Berlin’in görkemli sembolleri arasında yer alan Berlin Katedrali için üç kez yeniden doğdu demek çok yanlış olmayacaktır. 1700’lü yıllarda barok tarzında inşa edilen yapı, 1894’te ll. Wilhelm’in yıkılarak yeniden yapılması emri üzerine 1905’te neo-barok tarzda yeniden inşa edildi. 2. Dünya Savaşı sırasında büyük hasar alan Berlin Katedrali, 1981 yılında restore edilerek bugünkü halini almış oldu.
Berlin’s Cathedral
Berliner Dom took its final form after the restoration in 1981.
It would not be a mistake to say that Berlin Cathedral, one of the splendid symbols of the city, was born three times. The cathedral was built in 1700s with a baroque style but it was destructed in 1894 and rebuilt in 1905 with a neo-baroque style upon the demand of Wilhelm the Second. Berlin Cathedral was smashed up during the Second World War and it was restored in 1981 taking its final form.

Müzeler Adası
Tarihi ve kültürel değerlerine sahip çıkmasıyla bilinen Berlin’in en dikkat çeken lokasyonlarından biri de beş müzeden oluşan Müzeler Adası. Spree Nehri üzerinde bulunan küçük bir ada olan Müzeler Adası, farklı mimarlar tarafından tasarlanan beş müzeye ev sahipliği yapıyor. Ada, mimari açıdan da müzecilik alanında yenilik yaratmış olmasıyla ziyaretçilerin ilgisini çekiyor.
Museum Island
Being known for preserving its historical and cultural values, Berlin has another tourist attraction called Museum Island, which comprises of five museums. The Museum Island, a small island on River Spree, contains five different museums designed by different architects. In addition to bringing architectural innovation to museum studies, the Island attracts attention of many visitors.
Doğu Yakası Galerisi
East Side Gallery
Berlin’in uluslararası özgürlük anıtı niteliğini taşıyan Doğu Yakası Galerisi, dünyanın her yerinden gelen ressamlar tarafından yapılmış 105 resmi içeriyor.
East Side Gallery, international freedom monument, has 105 paintings by the artists from all over the world.

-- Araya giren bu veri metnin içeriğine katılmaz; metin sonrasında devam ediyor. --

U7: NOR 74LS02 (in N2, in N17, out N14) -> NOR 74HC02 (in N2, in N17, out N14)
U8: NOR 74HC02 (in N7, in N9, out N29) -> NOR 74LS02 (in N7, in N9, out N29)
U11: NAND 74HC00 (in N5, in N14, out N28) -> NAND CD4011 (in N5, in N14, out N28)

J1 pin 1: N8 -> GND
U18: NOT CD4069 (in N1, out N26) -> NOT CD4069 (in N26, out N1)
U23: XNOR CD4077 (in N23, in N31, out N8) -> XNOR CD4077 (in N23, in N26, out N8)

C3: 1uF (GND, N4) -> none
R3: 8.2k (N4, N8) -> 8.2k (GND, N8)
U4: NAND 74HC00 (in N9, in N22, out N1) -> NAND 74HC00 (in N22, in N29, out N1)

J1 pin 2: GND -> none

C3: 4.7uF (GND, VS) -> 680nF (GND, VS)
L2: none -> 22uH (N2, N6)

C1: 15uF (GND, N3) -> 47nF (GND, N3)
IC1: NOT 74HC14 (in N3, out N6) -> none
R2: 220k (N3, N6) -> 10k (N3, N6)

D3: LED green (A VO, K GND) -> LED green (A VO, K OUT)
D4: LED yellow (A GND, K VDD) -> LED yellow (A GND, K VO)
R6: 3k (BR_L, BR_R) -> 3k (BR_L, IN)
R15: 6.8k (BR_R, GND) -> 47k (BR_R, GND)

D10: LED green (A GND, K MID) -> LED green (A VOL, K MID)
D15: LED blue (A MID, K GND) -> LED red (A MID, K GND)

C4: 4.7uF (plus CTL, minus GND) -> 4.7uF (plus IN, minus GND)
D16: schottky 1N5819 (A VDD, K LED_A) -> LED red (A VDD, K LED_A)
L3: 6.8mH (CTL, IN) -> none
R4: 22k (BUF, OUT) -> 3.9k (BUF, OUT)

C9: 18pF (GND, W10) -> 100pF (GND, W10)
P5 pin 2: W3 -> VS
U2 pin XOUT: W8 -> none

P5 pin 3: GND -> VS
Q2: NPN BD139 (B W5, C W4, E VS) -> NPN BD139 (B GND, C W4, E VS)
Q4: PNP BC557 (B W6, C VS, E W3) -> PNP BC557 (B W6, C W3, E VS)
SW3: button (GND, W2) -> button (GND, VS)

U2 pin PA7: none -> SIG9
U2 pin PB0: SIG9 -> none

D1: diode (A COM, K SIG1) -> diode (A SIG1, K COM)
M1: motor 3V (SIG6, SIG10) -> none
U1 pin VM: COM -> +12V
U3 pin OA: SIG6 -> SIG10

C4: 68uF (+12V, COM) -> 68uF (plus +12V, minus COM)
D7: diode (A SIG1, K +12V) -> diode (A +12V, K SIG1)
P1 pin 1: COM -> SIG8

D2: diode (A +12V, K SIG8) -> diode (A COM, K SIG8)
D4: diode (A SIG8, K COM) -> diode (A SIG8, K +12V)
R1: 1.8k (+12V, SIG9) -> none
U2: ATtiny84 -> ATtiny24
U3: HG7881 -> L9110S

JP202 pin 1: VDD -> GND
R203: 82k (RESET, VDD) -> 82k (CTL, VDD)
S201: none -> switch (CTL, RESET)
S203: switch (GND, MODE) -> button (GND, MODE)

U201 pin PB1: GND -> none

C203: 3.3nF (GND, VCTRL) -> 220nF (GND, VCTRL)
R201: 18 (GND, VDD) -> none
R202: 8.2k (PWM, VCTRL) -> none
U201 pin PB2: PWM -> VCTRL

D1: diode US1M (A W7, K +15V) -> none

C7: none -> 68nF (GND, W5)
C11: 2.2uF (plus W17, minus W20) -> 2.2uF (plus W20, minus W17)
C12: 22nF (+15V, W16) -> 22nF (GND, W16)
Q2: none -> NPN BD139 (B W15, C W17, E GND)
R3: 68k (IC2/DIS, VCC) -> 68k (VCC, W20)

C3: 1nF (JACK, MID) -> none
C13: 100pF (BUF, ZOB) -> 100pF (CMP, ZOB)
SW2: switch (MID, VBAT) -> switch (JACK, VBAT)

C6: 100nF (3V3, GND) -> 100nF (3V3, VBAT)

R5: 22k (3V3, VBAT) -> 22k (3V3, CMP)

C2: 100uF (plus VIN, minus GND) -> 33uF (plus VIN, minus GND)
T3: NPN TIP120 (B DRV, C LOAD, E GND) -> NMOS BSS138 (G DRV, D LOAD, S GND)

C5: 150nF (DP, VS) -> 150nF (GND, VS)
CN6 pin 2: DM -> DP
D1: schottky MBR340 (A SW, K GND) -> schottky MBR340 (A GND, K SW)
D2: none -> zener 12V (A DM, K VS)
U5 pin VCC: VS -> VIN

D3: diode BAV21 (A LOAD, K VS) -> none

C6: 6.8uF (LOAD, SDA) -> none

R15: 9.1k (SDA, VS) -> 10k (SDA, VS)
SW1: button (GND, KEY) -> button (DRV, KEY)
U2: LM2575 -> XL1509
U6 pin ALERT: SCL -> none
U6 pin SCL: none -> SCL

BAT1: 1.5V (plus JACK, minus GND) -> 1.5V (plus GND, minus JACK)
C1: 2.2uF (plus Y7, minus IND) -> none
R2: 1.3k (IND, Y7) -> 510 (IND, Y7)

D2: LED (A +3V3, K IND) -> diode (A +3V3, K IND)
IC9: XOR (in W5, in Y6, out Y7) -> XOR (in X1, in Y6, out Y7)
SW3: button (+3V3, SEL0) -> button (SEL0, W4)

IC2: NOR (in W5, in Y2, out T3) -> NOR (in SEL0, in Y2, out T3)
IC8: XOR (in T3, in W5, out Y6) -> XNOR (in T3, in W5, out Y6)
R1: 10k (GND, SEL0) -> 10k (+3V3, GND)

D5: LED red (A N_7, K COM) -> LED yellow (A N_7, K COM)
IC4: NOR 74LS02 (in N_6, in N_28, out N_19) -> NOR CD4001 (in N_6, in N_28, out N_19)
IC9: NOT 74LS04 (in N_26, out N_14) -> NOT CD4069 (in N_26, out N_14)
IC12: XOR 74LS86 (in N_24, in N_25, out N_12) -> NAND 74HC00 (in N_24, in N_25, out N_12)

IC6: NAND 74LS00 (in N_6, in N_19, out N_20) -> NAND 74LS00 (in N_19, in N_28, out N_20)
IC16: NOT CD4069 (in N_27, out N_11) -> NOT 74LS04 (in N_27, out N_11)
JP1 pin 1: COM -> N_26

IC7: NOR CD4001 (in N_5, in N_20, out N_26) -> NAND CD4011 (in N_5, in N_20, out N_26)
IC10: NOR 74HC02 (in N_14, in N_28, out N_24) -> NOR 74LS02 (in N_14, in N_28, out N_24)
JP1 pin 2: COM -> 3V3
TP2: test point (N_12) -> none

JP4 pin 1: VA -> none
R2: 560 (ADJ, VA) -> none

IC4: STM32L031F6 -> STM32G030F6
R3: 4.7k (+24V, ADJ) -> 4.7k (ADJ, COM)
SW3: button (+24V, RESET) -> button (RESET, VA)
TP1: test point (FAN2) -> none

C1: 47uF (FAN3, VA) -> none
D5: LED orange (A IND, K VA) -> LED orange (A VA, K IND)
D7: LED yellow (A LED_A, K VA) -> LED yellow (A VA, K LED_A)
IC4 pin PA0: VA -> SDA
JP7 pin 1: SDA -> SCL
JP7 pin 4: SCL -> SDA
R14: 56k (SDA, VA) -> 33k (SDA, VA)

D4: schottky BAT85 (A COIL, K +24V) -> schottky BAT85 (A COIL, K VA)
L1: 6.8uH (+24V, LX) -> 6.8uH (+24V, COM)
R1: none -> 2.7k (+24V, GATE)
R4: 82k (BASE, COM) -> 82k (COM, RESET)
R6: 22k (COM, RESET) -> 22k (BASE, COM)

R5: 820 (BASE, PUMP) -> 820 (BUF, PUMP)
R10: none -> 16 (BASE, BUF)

Berlin’in uluslararası özgürlük anıtı niteliğini taşıyan Doğu Yakası Galerisi, dünyanın her yerinden gelen ressamlar tarafından yapılmış 105 resmi içeriyor. 1989 yılında Berlin’i doğu ve batı olarak ikiye bölen Berlin Duvar’ı yıkıldı. Fakat halk, duvarın şehirlerine yaptıklarını unutmamak için bir kısmını yıkmama kararı aldı. Spree Nehri kıyısında 1,3 kilometre boyunca ilerleyen duvar kalıntısı artık geçmişle günümüz arasında köprü görevi gören bir açık hava galerisi.
East Side Gallery, international freedom monument of Berlin, has 105 paintings by the artists from all over the world. In 1989, Berlin Wall, which divides Berlin into two parts as East Berlin and West Berlin, was demolished. However, Berliners decided to preserve certain parts of the wall in order not to forget about what this Wall did to their city. The remnant of the Wall, extending for 1.3 kms along River Spree, is now an open-air gallery, which functions as the bridge between past and present.